Die Artikelserie endete in der Rhein-Zeitung vom 25. Januar 2001 mit einer Kurzbiografie der „Sippenhäftlinge“ Lina und Marie-Luise Lindemann:
In „Sippenhaft“ Opfer der Nazis
Letzter Teil der RZ-Serie über Opfer des Nationalsozialismus in Koblenz vom 25. Januar 2001: Lina und Marie-Luise Lindemann
In ihrem unbändigen Hass gegen Andersdenkende und Widerständler verfolgten die Nationalsozialisten nicht nur diese selbst, sondern auch deren Familienmitglieder als „Sippenhäftlinge“. Solche Opfer wurden vor allem Angehörige von Widerstandskämpfern des 20. Juli 1944. Zwei von ihnen waren Lina Lindemann und ihre Tochter Marie-Luise.
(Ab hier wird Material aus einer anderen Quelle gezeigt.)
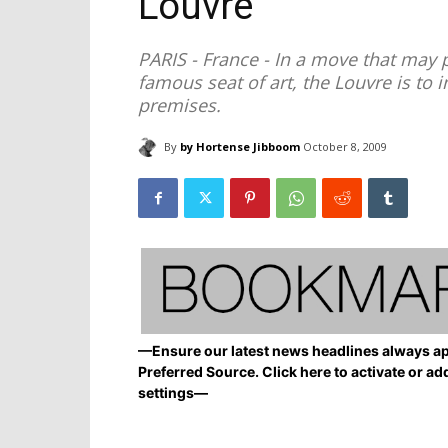
Louvre
PARIS - France - In a move that may p
famous seat of art, the Louvre is to 
premises.
By
by Hortense Jibboom
October 8, 2009
—Ensure our latest news headlines always ap
Preferred Source. Click here to activate or ad
settings—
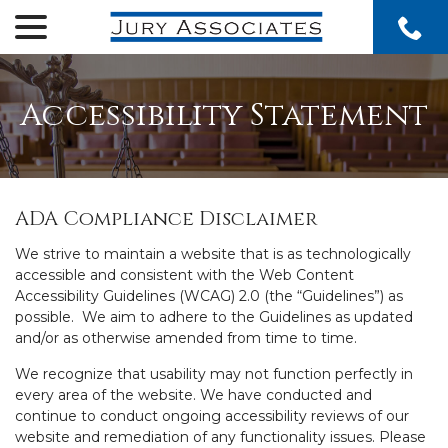
menu
Skip
to
Content
Accessibility Statement
ADA Compliance Disclaimer
We strive to maintain a website that is as technologically
accessible and consistent with the Web Content
Accessibility Guidelines (WCAG) 2.0 (the “Guidelines”) as
possible. We aim to adhere to the Guidelines as updated
and/or as otherwise amended from time to time.
We recognize that usability may not function perfectly in
every area of the website. We have conducted and
continue to conduct ongoing accessibility reviews of our
website and remediation of any functionality issues. Please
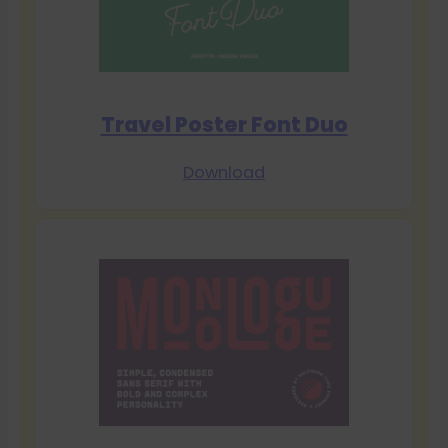
Travel Poster Font Duo
Download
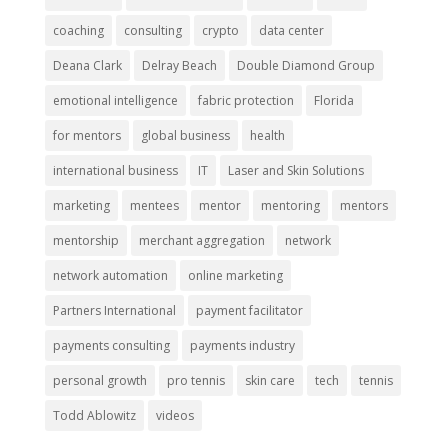
coaching
consulting
crypto
data center
Deana Clark
Delray Beach
Double Diamond Group
emotional intelligence
fabric protection
Florida
for mentors
global business
health
international business
IT
Laser and Skin Solutions
marketing
mentees
mentor
mentoring
mentors
mentorship
merchant aggregation
network
network automation
online marketing
Partners International
payment facilitator
payments consulting
payments industry
personal growth
pro tennis
skin care
tech
tennis
Todd Ablowitz
videos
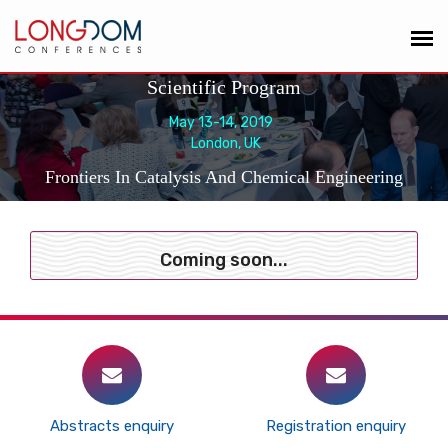
Scientific Program
May 13-14, 2019
London, UK
Frontiers In Catalysis And Chemical Engineering
Coming soon...
Abstracts enquiry
Registration enquiry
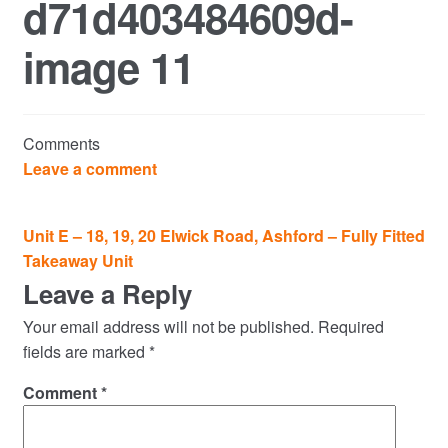
d71d403484609d-
Commercial Property Sales & Lettings in Havering
image 11
Complaints
News
Comments
Residential Lettings
Leave a comment
Residential Sales
Post
Unit E – 18, 19, 20 Elwick Road, Ashford – Fully Fitted
navigation
Takeaway Unit
Services
Leave a Reply
Testimonials
Your email address will not be published.
Required
fields are marked
*
Tools
Comment
*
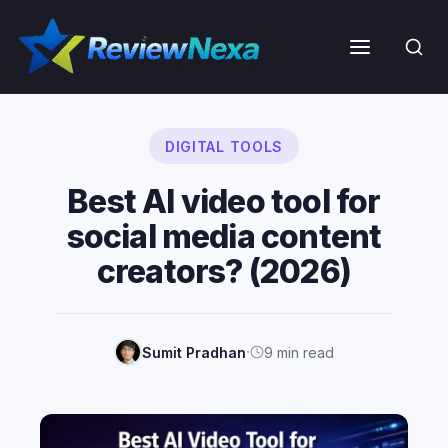
Skip
to
Menu
content
DIGITAL TOOLS
Best AI video tool for
social media content
creators? (2026)
·
Sumit Pradhan
9 min read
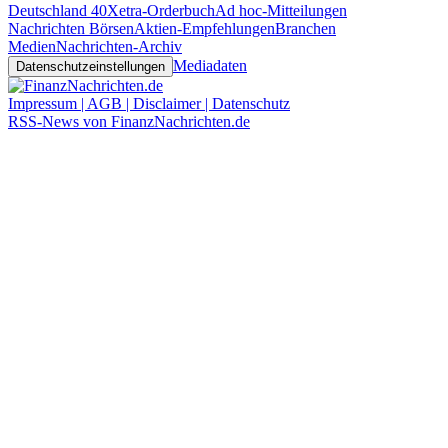
Deutschland 40
Xetra-Orderbuch
Ad hoc-Mitteilungen
Nachrichten Börsen
Aktien-Empfehlungen
Branchen
Medien
Nachrichten-Archiv
Mediadaten
Datenschutzeinstellungen
Impressum | AGB | Disclaimer | Datenschutz
RSS-News von FinanzNachrichten.de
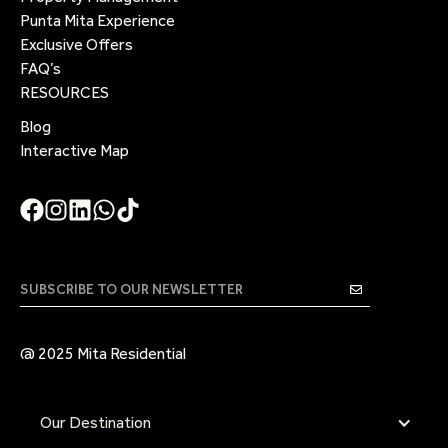
Punta Mita Experience
Exclusive Offers
FAQ’s
RESOURCES
Blog
Interactive Map
@ 2025 Mita Residential
Our Destination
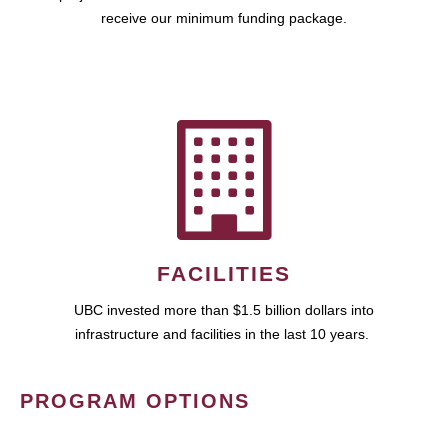
receive our minimum funding package.
FACILITIES
UBC invested more than $1.5 billion dollars into
infrastructure and facilities in the last 10 years.
PROGRAM OPTIONS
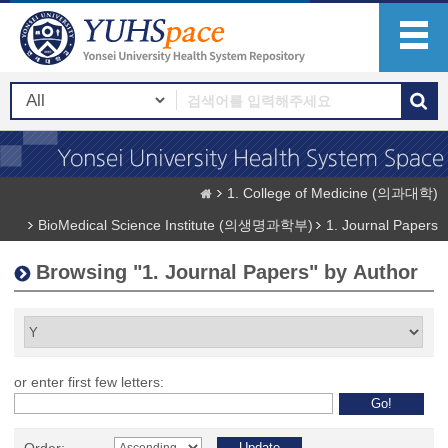
1. College of Medicine (의과대학)
BioMedical Science Institute (의생명과학부)
1. Journal Papers
Browsing "1. Journal Papers" by Author
or enter first few letters:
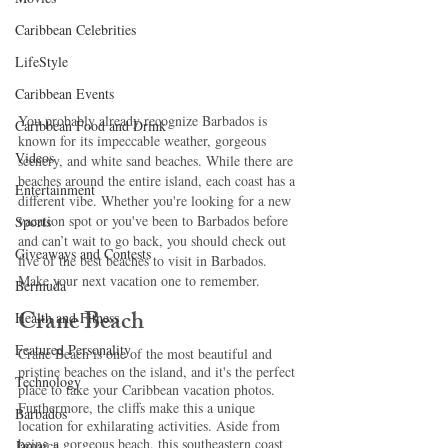
Caribbean Celebrities
LifeStyle
Caribbean Events
You probably already recognize Barbados is 
Caribbean Food and Drink
known for its impeccable weather, gorgeous 
Videos
scenery, and white sand beaches. While there are 
beaches around the entire island, each coast has a 
Entertainment
different vibe. Whether you're looking for a new 
vacation spot or you've been to Barbados before 
Sports
and can’t wait to go back, you should check out 
Giveaways and Contests
five of the best beaches to visit in Barbados. 
Make your next vacation one to remember. 
Bermuda
Crane Beach 
Health and Fitness
Featured Personality
Crane Beach is one of the most beautiful and 
pristine beaches on the island, and it's the perfect 
Technology
place to take your Caribbean vacation photos. 
Furthermore, the cliffs make this a unique 
Barbados
location for exhilarating activities. Aside from 
being a gorgeous beach, this southeastern coast 
Jamaica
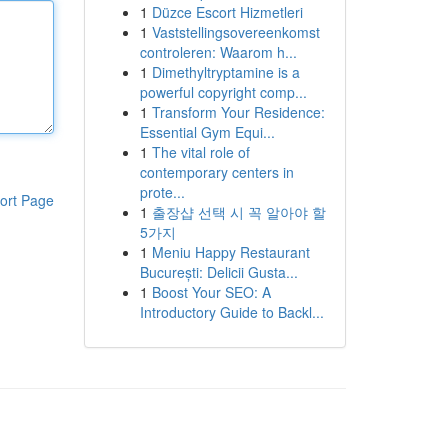
1
Düzce Escort Hizmetleri
1
Vaststellingsovereenkomst
controleren: Waarom h...
1
Dimethyltryptamine is a
powerful copyright comp...
1
Transform Your Residence:
Essential Gym Equi...
1
The vital role of
contemporary centers in
prote...
ort Page
1
출장샵 선택 시 꼭 알아야 할
5가지
1
Meniu Happy Restaurant
București: Delicii Gusta...
1
Boost Your SEO: A
Introductory Guide to Backl...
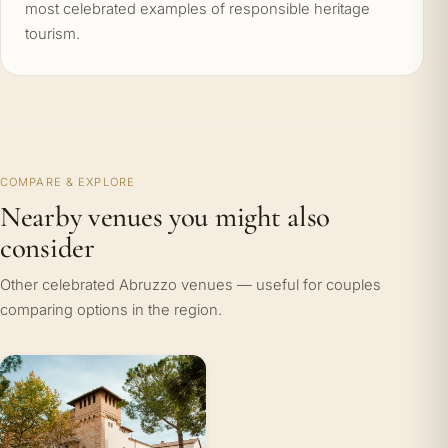
most celebrated examples of responsible heritage
tourism.
COMPARE & EXPLORE
Nearby venues you might also
consider
Other celebrated Abruzzo venues — useful for couples
comparing options in the region.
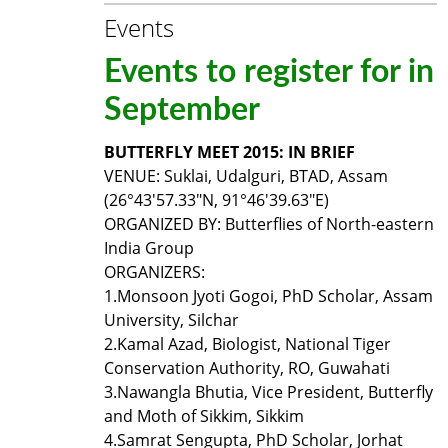
Events
Events to register for in
September
BUTTERFLY MEET 2015: IN BRIEF
VENUE: Suklai, Udalguri, BTAD, Assam
(26°43'57.33"N, 91°46'39.63"E)
ORGANIZED BY: Butterflies of North-eastern
India Group
ORGANIZERS:
1.
Monsoon Jyoti Gogoi, PhD Scholar, Assam
University, Silchar
2.
Kamal Azad, Biologist, National Tiger
Conservation Authority, RO, Guwahati
3.
Nawangla Bhutia, Vice President, Butterfly
and Moth of Sikkim, Sikkim
4.
Samrat Sengupta, PhD Scholar, Jorhat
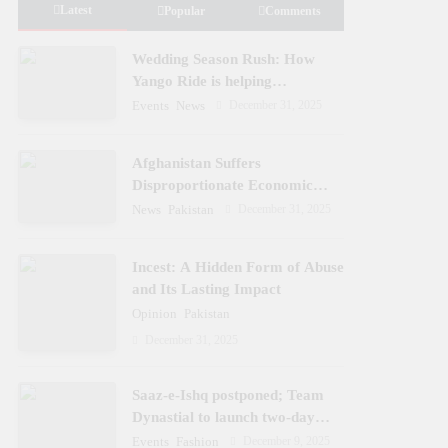
Latest
Popular
Comments
Wedding Season Rush: How
Yango Ride is helping
Pakistani’s and foreigners
December 31, 2025
Events
News
commute
Afghanistan Suffers
Disproportionate Economic
Losses
December 31, 2025
News
Pakistan
Incest: A Hidden Form of Abuse
and Its Lasting Impact
Opinion
Pakistan
December 31, 2025
Saaz-e-Ishq postponed; Team
Dynastial to launch two-day
Dynastial Fest in February 2026
December 9, 2025
Events
Fashion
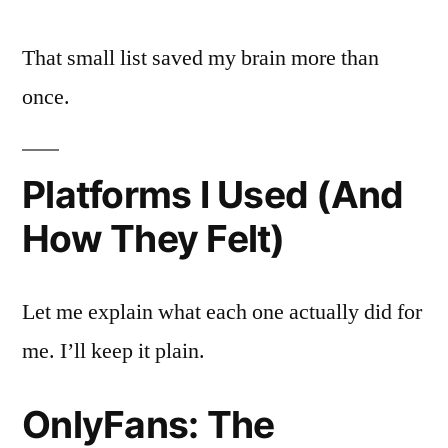
That small list saved my brain more than
once.
Platforms I Used (And
How They Felt)
Let me explain what each one actually did for
me. I’ll keep it plain.
OnlyFans: The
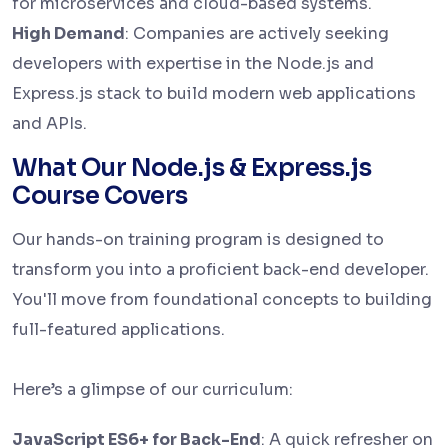
for microservices and cloud-based systems.
High Demand
: Companies are actively seeking
developers with expertise in the Node.js and
Express.js stack to build modern web applications
and APIs.
What Our Node.js & Express.js
Course Covers
Our hands-on training program is designed to
transform you into a proficient back-end developer.
You'll move from foundational concepts to building
full-featured applications.
Here’s a glimpse of our curriculum:
JavaScript ES6+ for Back-End
: A quick refresher on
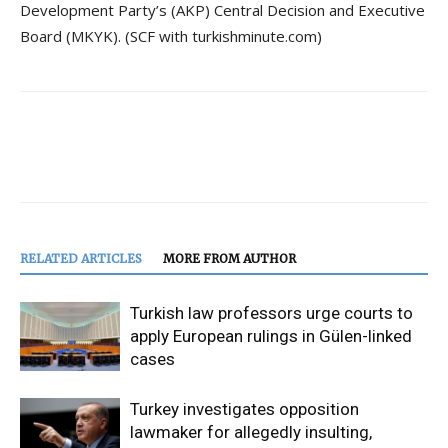
Development Party’s (AKP) Central Decision and Executive
Board (MKYK). (SCF with turkishminute.com)
RELATED ARTICLES
MORE FROM AUTHOR
Turkish law professors urge courts to
apply European rulings in Gülen-linked
cases
Turkey investigates opposition
lawmaker for allegedly insulting,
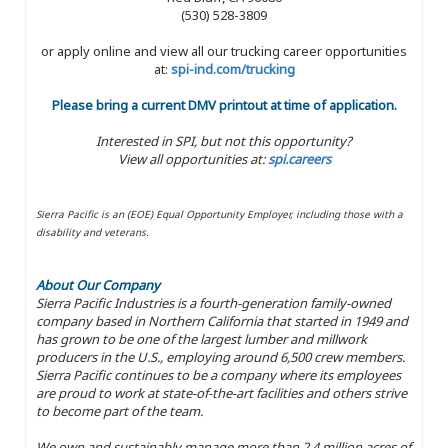
(530) 528-3809
or apply online and view all our trucking career opportunities
at:
spi-ind.com/trucking
Please bring a current DMV printout at time of application.
Interested in SPI, but not this opportunity?
View all opportunities at:
spi.careers
Sierra Pacific is an (EOE) Equal Opportunity Employer, including those with a
disability and veterans.
About Our Company
Sierra Pacific Industries is a fourth-generation family-owned
company based in Northern California that started in 1949 and
has grown to be one of the largest lumber and millwork
producers in the U.S., employing around 6,500 crew members.
Sierra Pacific continues to be a company where its employees
are proud to work at state-of-the-art facilities and others strive
to become part of the team.
We own and sustainably manage more than 2.4 million acres of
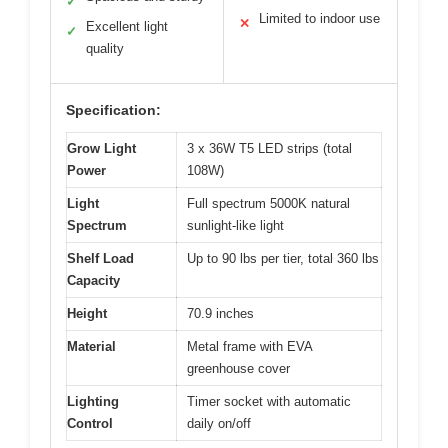
✓
Limited to indoor use
✕
Excellent light
✓
quality
Specification:
Grow Light
3 x 36W T5 LED strips (total
Power
108W)
Light
Full spectrum 5000K natural
Spectrum
sunlight-like light
Shelf Load
Up to 90 lbs per tier, total 360 lbs
Capacity
Height
70.9 inches
Material
Metal frame with EVA
greenhouse cover
Lighting
Timer socket with automatic
Control
daily on/off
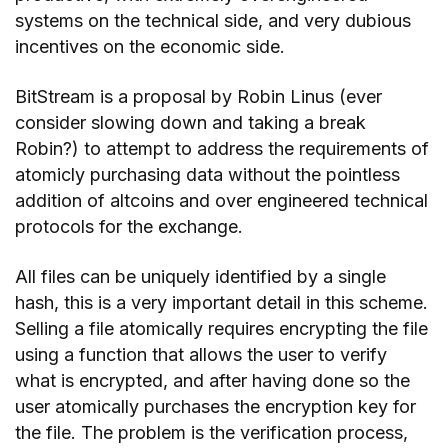
systems on the technical side, and very dubious
incentives on the economic side.
BitStream is a proposal by Robin Linus (ever
consider slowing down and taking a break
Robin?) to attempt to address the requirements of
atomicly purchasing data without the pointless
addition of altcoins and over engineered technical
protocols for the exchange.
All files can be uniquely identified by a single
hash, this is a very important detail in this scheme.
Selling a file atomically requires encrypting the file
using a function that allows the user to verify
what is encrypted, and after having done so the
user atomically purchases the encryption key for
the file. The problem is the verification process,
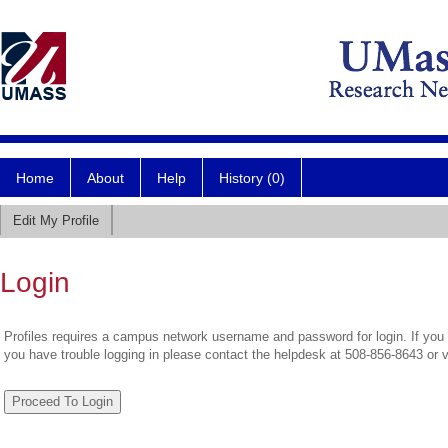
Home
About
Help
History (0)
Edit My Profile
Login
Profiles requires a campus network username and password for login. If you 
you have trouble logging in please contact the helpdesk at 508-856-8643 or 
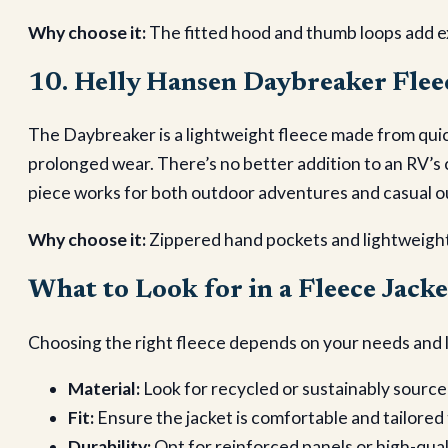
Why choose it:
The fitted hood and thumb loops add e
10. Helly Hansen Daybreaker Flee
The Daybreaker is a lightweight fleece made from quic
prolonged wear. There’s no better addition to an RV’s
piece works for both outdoor adventures and casual o
Why choose it:
Zippered hand pockets and lightweight
What to Look for in a Fleece Jacke
Choosing the right fleece depends on your needs and l
Material:
Look for recycled or sustainably source
Fit:
Ensure the jacket is comfortable and tailored
Durability:
Opt for reinforced panels or high-qual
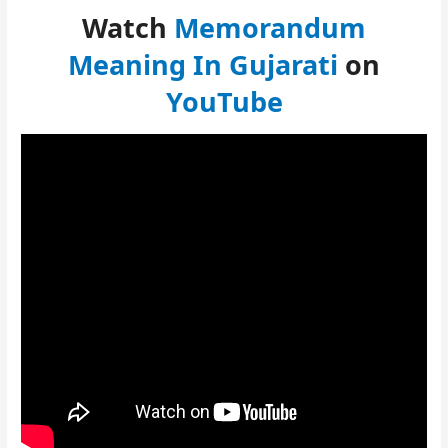
Watch
Memorandum
Meaning In Gujarati
on
YouTube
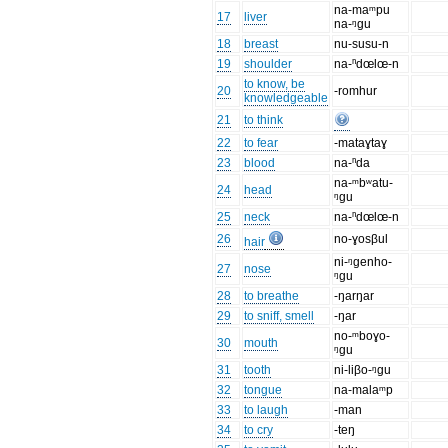
na-maᵐpu
17
liver
na-ᵑgu
18
breast
nu-susu-n
19
shoulder
na-ⁿdœlœ-n
to know, be
20
-romhur
knowledgeable
21
to think
22
to fear
-mataɣtaɣ
23
blood
na-ⁿda
na-ᵐbʷatu-
24
head
ᵑgu
25
neck
na-ⁿdœlœ-n
26
no-ɣosβul
hair
ni-ᵑgenho-
27
nose
ᵑgu
28
to breathe
-ŋarŋar
29
to sniff, smell
-ŋar
no-ᵐboɣo-
30
mouth
ᵑgu
31
tooth
ni-liβo-ᵑgu
32
tongue
na-malaᵐp
33
to laugh
-man
34
to cry
-teŋ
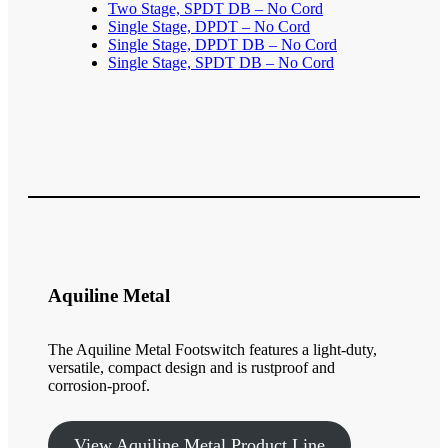
Two Stage, SPDT DB – No Cord
Single Stage, DPDT – No Cord
Single Stage, DPDT DB – No Cord
Single Stage, SPDT DB – No Cord
Aquiline Metal
The Aquiline Metal Footswitch features a light-duty,
versatile, compact design and is rustproof and
corrosion-proof.
View Aquiline Metal Product Line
Frau Lindemann war mit dem Artilleriegeneral Fritz Lindemann verheiratet. Er war im Laufe der NS-Herrschaft ihr Gegner geworden und am Attentat auf Hitler am 20. Juli 1944 beteiligt. Als die Gestapo davon erfuhr, fahndete sie nach ihm, verhaftete ihn und verletzte ihn dabei so schwer, dass er am 22. September 1944 in Berlin starb. Während dieser Zeit befand sich Frau Lindemann im Schloss Namedy bei Andernach. Dort führte sie ihrer Schwester Ilse-Margot von Hohenzollern-Sigmaringen, die mit dem Prinzen Albrecht v. Hohenzollern verheiratet war und die einen Unfall erlitten hatte, vorübergehend den Haushalt. Am 28. Juli 1944 verschleppte die Gestapo Frau Lindemannn nach Koblenz ins Karmelitergefängnis. Es folgten Verhöre, die erst nach dem Tod ihres Mannes - von dem sie aber nichts erfuhr - aufhörten. Auch während der Luftangriffe war sie im Koblenzer Gefängnis. In dem anschließenden Chaos hätte sie fliehen können, sie blieb dort aber aus Rücksicht auf ihre Tochter und die übrige Familie. Dann verschleppte man sie über die Gefängnisse in Vallendar und Altenkirchen in das Frauen-KZ Ravensbrück und schließlich in das KZ Stutthof bei Danzig. Dort traf sie mit aus anderen Teilen Deutschlands herangeschafften „Sippenhäftlingen“ der Familien Stauffenberg, Goerdeler u.a. zusammen. Nach dem Willen der „Sonderkommission 20. Juli“ sollte ihnen ein Verfahren wegen Mitwisserschaft und Beihilfe an dem Attentat gegen Hitler vor dem Volksgerichtshof gemacht werden. Doch es kam anders. Da die russische Armee näher rückte und sie nicht in ihre Hände fallen sollten, verschleppte man sie weiter in mehrere Konzentrationslager im Westen und Süden, bis sie Ende April 1945 im KZ Dachau ankamen. Von dort transportierte man sie noch nach Tirol, wo sie Anfang Mai 1945 von den Amerikanern in ihre Obhut genommen wurden.
Unterdessen war die zehnjährige Tochter Marie-Luise - wie Frau Lindemann erst nach der Rückkehr ins Nachkriegs-Deutschland erfuhr - ebenfalls zum „Sippenhäftling“ der Nazis geworden. Die Gestapo hatte das Kind am 25. August 1944 aus Namedy abgeholt. Wie andere Kinder von „Verschwörern des 20. Juli“ auch verschleppte man sie in ein Kinderheim in Bad Sachsa/Harz. Als der Plan, die Kinder zur Umerziehung in Nazifamilien unterzubringen, scheiterte, entließ man die Mehrzahl von ihnen, 14 Kinder - darunter auch Marie-Luise - blieben aber. Sie sollten vor allem ihre Herkunft vergessen. Über das Schicksal ihrer Eltern erzählte man ihnen nichts, die Fotos von ihnen nahm man ihnen weg, trennte sie von den Geschwistern und verbot ihnen, ihre Familiennamen zu gebrauchen. Schließlich erhielten sie neue Namen - so sollte aus Marie-Luise Lindemann „Krause“ werden.
Auch nach Kriegsende lebten die Kinder zunächst im Heim, wurden dann aber von einer Verwandten Stauffenbergs befreit. Erst im Spätsommer 1945 sahen sich Frau Lindemann und ihre Tochter Marie-Luise in Namedy wieder.